DOCUMENT SEGMENT:
A guest post from Robert Gavin and Di Elliffe, owners of Evie the Nissan Leaf, who recently took them all the way from Hobart to the Northern Beaches. Rob and Di participated in the Good Car Company‘s first community bulk buy.

We are not frequent car drivers. Our preference is for active transport – riding our electric bicycles and walking – around our hometown (Hobart) and when we are in Curl Curl we use our Brompton folding bicycles, and public transport for longer trips.

But, like most families, we occasionally find a car convenient … so when our existing fuel sipping car was due for a trade-in we took advantage of The Good Car Co bulk electric vehicle purchase of second hand imported Nissan Leaf sedans – and so Evie joined our household in May 2020.

The Good Car Co is a Tasmanian-based initiative giving Australians access to reliable, affordable second hand electric cars. Register here to find out how you could be part of their next bulk buy, or join us at ‘Accelerate your transition’, our free webinar on electric transport.

REQUIRED ACTION:
Answer these questions using the guest post above.
(a) What make of folding bicycle do the authors use when they are in Curl Curl?
(b) In what month and year did Evie join the authors' household?
(c) In which state is The Good Car Co based?

DATA UNDER STUDY:
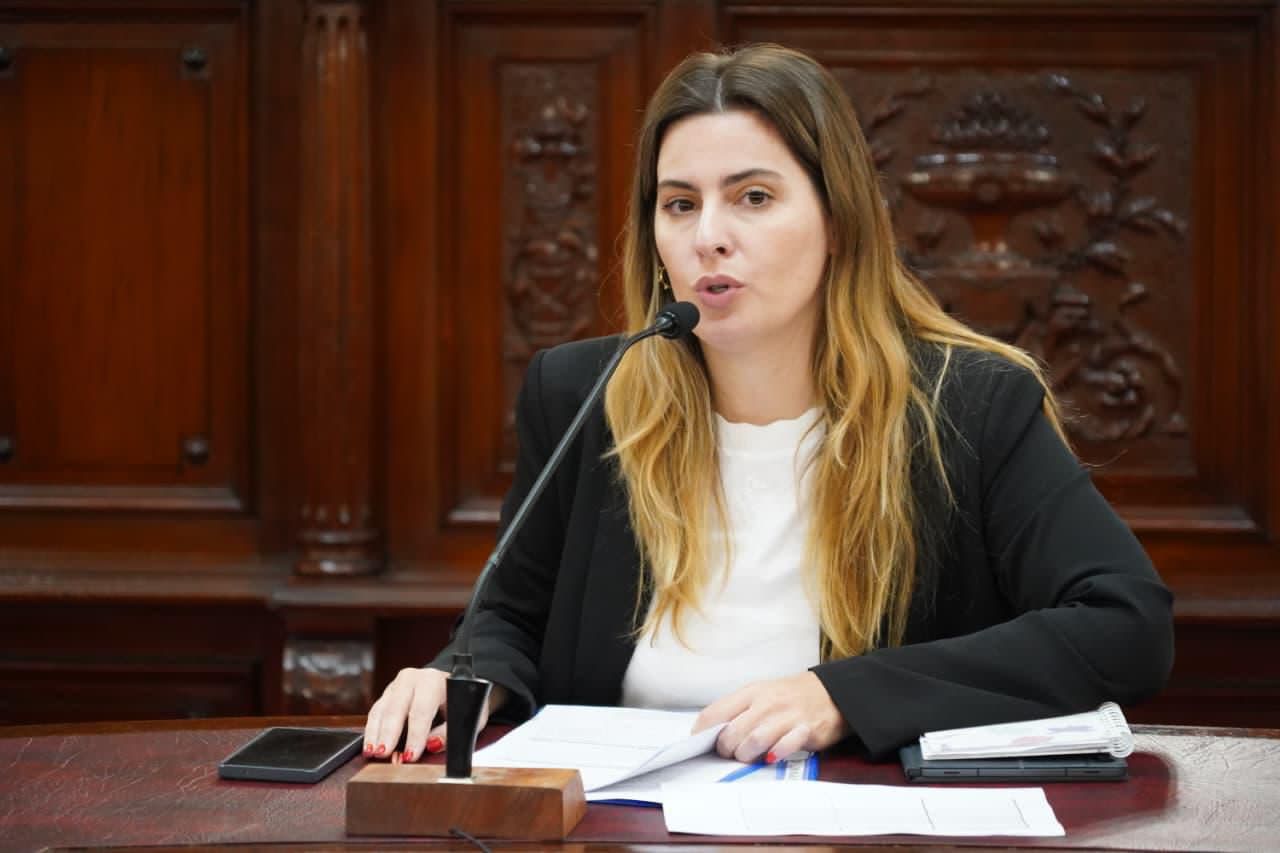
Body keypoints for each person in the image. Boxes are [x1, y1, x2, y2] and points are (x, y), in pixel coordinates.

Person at [363, 43, 1174, 766]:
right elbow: (510, 617)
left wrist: (843, 694)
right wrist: (460, 677)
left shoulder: (968, 406)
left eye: (752, 197)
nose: (708, 237)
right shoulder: (586, 395)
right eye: (680, 204)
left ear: (838, 221)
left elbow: (1127, 625)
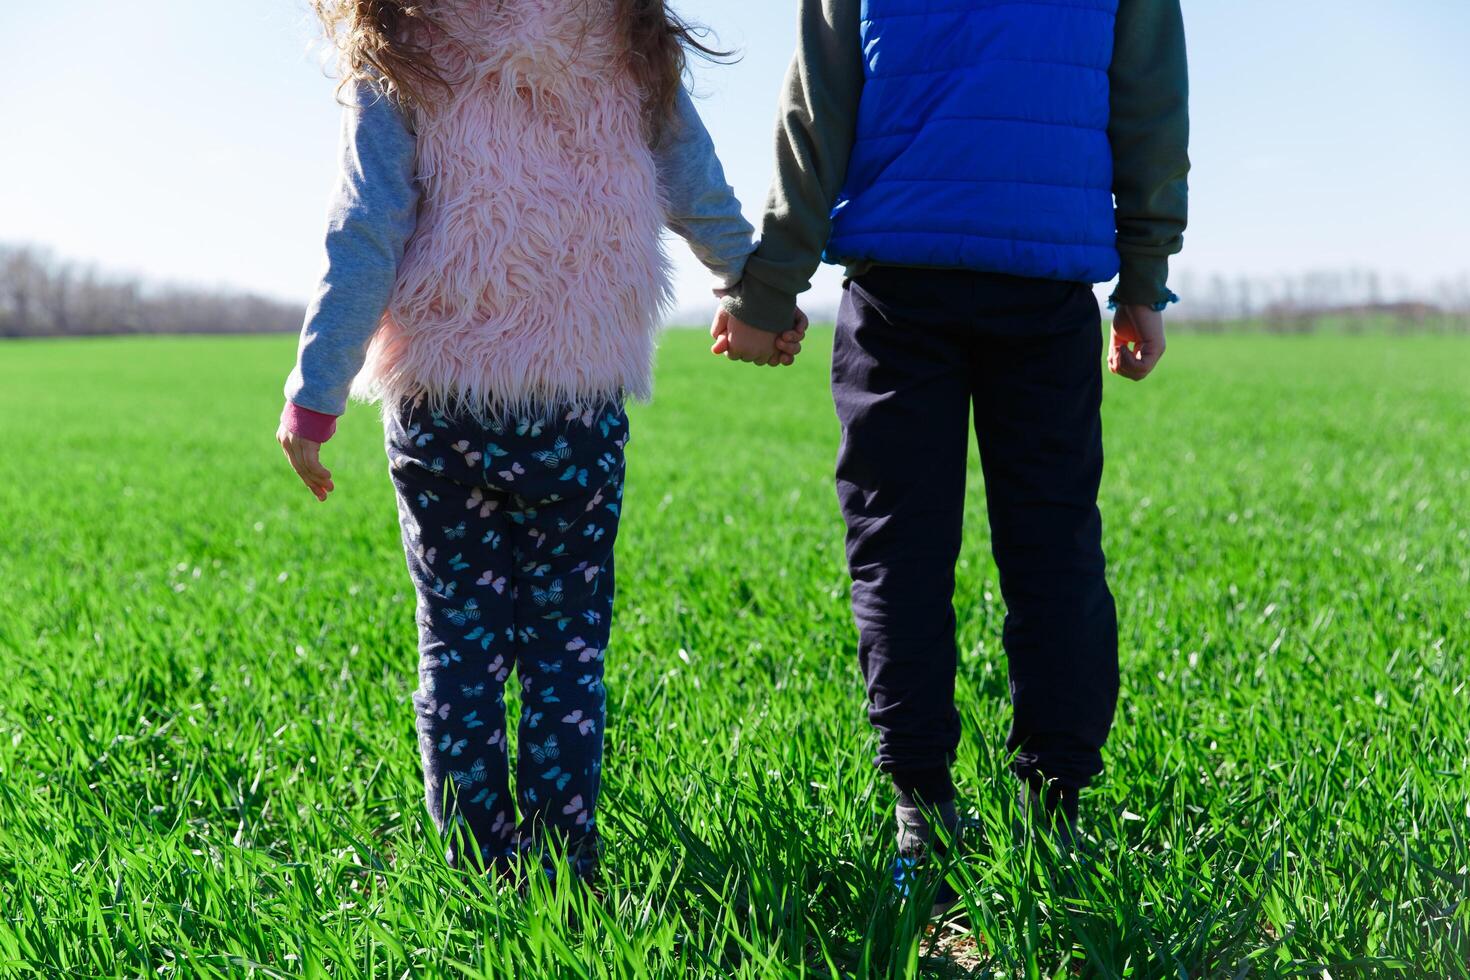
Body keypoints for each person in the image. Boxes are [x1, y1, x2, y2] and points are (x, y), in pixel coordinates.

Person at [276, 0, 807, 881]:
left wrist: (314, 397)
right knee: (566, 651)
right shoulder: (623, 28)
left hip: (444, 405)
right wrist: (756, 292)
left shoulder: (400, 39)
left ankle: (481, 871)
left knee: (459, 649)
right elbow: (694, 179)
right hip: (576, 406)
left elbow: (366, 225)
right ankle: (566, 867)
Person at [714, 0, 1189, 910]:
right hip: (1045, 284)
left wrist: (769, 291)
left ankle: (921, 812)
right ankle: (1058, 819)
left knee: (899, 553)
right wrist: (1143, 279)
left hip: (899, 287)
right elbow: (1151, 108)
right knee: (1055, 553)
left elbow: (817, 113)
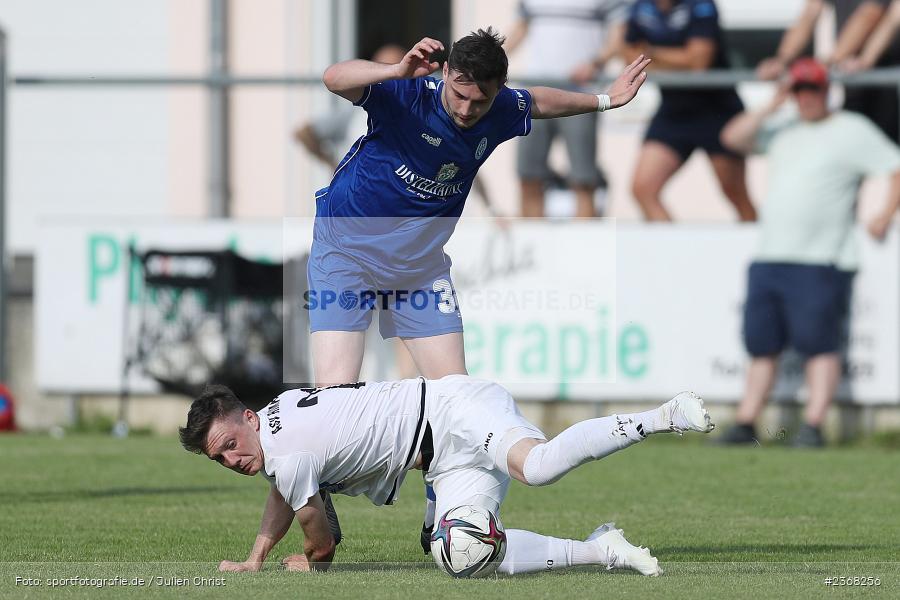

WORKED SOLUTION:
(a) Brompton
(b) May 2020
(c) Tasmania